EP by Grey Holiday
- Released: 2009
- Recorded: September 2007
- Genre: Indie, Rock.
- Length: 34:57
- Label: Essential Records, Provident Label Group, Sony Music.
- Producer: Executive Producer: Jordyn Conner Producers: Jason Ingram Rusty Varenkamp.

Grey Holiday chronology
| The Afterglow (2006) | The Glorious Revolution (2009) | Disband |

= The Glorious Revolution (EP) =

The Glorious Revolution is the third and last album (EP) by the American Rock band Grey Holiday released in 2009.

==Recording ==
The album was recorded at Darkhorse Studios in Franklin, TN, over ten days, By Rusty Varenkamp.

..........

▶ _Apply what you read_:
(1) The Grey Holiday text calls The Glorious Revolution the band's last album. In one to three sentences, explain what in the text supports that description.
(2) Update the stretch of the Grey Holiday text from "Grey Holiday chronology" through "By Rusty Varenkamp.", replacing "Darkhorse Studios" with "Blackbird Studio".

..........

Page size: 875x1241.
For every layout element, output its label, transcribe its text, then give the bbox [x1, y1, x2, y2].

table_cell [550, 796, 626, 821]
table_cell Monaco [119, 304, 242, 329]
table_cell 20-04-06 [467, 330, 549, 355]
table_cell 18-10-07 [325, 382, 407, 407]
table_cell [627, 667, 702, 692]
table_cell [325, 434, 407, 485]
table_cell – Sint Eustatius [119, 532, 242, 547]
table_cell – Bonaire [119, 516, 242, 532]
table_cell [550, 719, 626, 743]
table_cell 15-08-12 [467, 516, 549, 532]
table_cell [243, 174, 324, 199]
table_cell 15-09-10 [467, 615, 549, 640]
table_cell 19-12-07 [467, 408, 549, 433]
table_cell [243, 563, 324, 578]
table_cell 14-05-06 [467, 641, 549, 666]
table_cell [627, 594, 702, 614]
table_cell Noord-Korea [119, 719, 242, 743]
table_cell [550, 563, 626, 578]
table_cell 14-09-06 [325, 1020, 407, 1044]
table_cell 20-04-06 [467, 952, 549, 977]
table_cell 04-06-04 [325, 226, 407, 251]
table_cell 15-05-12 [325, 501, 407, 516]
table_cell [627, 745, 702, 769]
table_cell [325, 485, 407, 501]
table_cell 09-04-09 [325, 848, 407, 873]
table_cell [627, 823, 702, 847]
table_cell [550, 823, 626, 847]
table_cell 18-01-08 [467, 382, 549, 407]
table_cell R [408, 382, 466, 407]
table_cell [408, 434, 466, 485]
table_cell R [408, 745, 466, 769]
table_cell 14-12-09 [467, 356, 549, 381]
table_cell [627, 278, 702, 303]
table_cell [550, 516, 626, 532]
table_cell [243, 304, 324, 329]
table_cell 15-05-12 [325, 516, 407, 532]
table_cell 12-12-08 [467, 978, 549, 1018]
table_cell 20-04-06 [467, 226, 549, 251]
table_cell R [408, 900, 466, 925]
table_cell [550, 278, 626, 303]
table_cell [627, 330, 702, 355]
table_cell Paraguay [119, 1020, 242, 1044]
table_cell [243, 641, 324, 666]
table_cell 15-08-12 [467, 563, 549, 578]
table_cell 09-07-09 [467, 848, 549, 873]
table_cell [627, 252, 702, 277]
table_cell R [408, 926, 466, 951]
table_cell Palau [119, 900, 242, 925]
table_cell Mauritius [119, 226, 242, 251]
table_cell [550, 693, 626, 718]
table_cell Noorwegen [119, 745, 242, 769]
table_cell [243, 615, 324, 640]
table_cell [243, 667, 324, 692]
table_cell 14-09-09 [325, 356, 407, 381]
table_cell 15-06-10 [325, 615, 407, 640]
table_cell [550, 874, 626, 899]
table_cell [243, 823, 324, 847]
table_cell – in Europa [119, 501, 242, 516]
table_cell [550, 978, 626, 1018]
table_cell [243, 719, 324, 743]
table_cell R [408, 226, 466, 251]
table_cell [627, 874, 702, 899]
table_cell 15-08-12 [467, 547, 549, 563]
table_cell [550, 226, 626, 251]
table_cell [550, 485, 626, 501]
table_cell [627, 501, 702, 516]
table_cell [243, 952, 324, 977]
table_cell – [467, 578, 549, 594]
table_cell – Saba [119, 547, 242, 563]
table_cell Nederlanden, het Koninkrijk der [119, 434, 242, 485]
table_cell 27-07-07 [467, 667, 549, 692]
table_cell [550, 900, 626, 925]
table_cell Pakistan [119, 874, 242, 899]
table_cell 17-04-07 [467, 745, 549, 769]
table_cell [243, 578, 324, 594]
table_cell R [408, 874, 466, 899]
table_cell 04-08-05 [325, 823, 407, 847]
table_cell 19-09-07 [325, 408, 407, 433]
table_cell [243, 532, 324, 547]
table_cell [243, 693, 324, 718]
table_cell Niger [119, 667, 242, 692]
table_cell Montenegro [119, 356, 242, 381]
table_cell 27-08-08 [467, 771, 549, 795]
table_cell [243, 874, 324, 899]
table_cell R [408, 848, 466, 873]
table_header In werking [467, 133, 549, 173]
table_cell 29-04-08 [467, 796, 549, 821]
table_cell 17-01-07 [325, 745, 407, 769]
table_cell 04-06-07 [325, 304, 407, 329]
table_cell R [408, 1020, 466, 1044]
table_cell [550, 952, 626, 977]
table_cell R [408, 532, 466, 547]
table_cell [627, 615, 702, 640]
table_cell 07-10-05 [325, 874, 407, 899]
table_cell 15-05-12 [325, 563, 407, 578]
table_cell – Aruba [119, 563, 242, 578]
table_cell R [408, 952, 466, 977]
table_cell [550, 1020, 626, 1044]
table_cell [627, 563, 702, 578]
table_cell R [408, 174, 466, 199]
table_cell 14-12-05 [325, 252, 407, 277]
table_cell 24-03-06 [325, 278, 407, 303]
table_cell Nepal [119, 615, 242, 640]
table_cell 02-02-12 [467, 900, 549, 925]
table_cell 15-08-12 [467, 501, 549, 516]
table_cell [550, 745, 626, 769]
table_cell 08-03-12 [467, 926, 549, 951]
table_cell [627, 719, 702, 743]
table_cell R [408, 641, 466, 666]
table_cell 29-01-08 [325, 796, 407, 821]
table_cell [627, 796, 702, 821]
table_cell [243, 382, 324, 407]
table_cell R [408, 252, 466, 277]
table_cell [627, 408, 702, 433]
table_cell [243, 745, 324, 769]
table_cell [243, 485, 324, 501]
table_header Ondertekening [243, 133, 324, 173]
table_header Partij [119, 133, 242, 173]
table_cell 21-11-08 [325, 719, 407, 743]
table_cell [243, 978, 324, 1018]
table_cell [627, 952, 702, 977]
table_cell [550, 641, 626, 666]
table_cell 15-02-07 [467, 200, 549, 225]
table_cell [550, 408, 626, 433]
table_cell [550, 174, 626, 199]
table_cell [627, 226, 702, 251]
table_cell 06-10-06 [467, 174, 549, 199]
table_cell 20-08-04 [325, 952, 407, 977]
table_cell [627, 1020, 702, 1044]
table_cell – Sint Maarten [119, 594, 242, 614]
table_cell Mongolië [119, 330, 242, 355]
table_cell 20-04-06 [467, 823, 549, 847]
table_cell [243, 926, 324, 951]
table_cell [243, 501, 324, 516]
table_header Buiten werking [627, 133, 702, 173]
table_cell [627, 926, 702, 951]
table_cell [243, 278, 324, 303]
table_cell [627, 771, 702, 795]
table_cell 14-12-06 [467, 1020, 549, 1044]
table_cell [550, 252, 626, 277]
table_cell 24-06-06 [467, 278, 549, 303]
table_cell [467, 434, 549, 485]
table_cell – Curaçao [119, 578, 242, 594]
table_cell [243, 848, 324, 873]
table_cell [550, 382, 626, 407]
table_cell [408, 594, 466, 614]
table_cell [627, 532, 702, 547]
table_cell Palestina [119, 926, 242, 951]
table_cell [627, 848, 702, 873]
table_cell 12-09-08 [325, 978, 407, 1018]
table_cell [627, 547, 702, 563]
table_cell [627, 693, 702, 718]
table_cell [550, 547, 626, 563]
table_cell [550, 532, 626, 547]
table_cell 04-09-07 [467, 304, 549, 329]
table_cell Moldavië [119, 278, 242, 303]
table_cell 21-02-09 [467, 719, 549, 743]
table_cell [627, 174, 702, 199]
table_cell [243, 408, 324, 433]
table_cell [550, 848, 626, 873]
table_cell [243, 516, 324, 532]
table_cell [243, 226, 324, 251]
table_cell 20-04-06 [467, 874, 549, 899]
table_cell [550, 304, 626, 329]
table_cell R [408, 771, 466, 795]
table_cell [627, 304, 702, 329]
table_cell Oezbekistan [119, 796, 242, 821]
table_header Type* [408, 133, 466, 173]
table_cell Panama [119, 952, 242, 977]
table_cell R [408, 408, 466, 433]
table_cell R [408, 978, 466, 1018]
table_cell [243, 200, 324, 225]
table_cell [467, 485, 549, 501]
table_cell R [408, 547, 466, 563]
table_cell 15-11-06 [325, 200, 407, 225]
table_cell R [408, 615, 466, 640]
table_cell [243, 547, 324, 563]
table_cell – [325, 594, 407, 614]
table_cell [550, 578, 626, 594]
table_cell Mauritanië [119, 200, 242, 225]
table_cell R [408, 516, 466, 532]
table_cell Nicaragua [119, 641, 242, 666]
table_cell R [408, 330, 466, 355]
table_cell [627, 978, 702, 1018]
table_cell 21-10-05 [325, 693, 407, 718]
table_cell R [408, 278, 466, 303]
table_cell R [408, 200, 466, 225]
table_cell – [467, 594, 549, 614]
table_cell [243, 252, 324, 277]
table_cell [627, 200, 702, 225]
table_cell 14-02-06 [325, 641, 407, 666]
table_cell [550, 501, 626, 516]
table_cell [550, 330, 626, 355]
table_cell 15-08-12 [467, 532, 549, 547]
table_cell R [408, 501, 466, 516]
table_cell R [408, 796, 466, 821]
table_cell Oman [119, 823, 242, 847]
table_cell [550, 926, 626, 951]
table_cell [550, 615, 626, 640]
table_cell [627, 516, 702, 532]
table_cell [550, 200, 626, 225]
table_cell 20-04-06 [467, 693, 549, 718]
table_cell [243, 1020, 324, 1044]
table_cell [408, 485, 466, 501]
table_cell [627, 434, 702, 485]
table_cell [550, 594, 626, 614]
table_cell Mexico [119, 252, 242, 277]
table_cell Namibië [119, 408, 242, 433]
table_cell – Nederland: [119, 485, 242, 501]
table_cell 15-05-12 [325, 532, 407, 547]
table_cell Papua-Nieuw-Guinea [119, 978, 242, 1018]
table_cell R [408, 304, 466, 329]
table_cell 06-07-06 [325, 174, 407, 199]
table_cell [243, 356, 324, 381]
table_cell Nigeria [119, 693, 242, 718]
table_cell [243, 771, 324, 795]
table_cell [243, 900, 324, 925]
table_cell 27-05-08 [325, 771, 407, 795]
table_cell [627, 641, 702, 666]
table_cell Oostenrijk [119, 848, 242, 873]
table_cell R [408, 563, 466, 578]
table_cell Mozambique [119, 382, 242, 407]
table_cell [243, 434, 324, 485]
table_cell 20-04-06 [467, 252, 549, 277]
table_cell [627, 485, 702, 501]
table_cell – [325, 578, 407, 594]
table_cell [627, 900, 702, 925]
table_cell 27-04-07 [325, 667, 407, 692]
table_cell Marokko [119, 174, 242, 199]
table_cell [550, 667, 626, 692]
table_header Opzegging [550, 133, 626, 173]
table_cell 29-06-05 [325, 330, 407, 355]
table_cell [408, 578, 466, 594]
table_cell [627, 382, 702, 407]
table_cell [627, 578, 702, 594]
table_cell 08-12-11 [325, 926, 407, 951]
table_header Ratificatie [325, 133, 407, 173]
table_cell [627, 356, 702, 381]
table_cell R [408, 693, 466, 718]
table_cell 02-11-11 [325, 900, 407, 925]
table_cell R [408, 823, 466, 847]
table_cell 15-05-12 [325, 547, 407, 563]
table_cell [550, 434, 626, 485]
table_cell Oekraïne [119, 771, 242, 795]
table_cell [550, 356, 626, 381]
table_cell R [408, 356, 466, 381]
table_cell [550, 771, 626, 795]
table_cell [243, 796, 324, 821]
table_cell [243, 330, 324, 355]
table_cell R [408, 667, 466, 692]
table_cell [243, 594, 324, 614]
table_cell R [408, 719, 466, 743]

..........

▶ _Solution set_:
(1) The text states that The Glorious Revolution, released in 2009, is the third and last album (EP) by Grey Holiday. The chronology supports this: it lists The Afterglow (2006), then The Glorious Revolution (2009), and then "Disband" rather than another album.

(2)
Grey Holiday chronology
| The Afterglow (2006) | The Glorious Revolution (2009) | Disband |

= The Glorious Revolution (EP) =

The Glorious Revolution is the third and last album (EP) by the American Rock band Grey Holiday released in 2009.

==Recording ==
The album was recorded at Blackbird Studio in Franklin, TN, over ten days, By Rusty Varenkamp.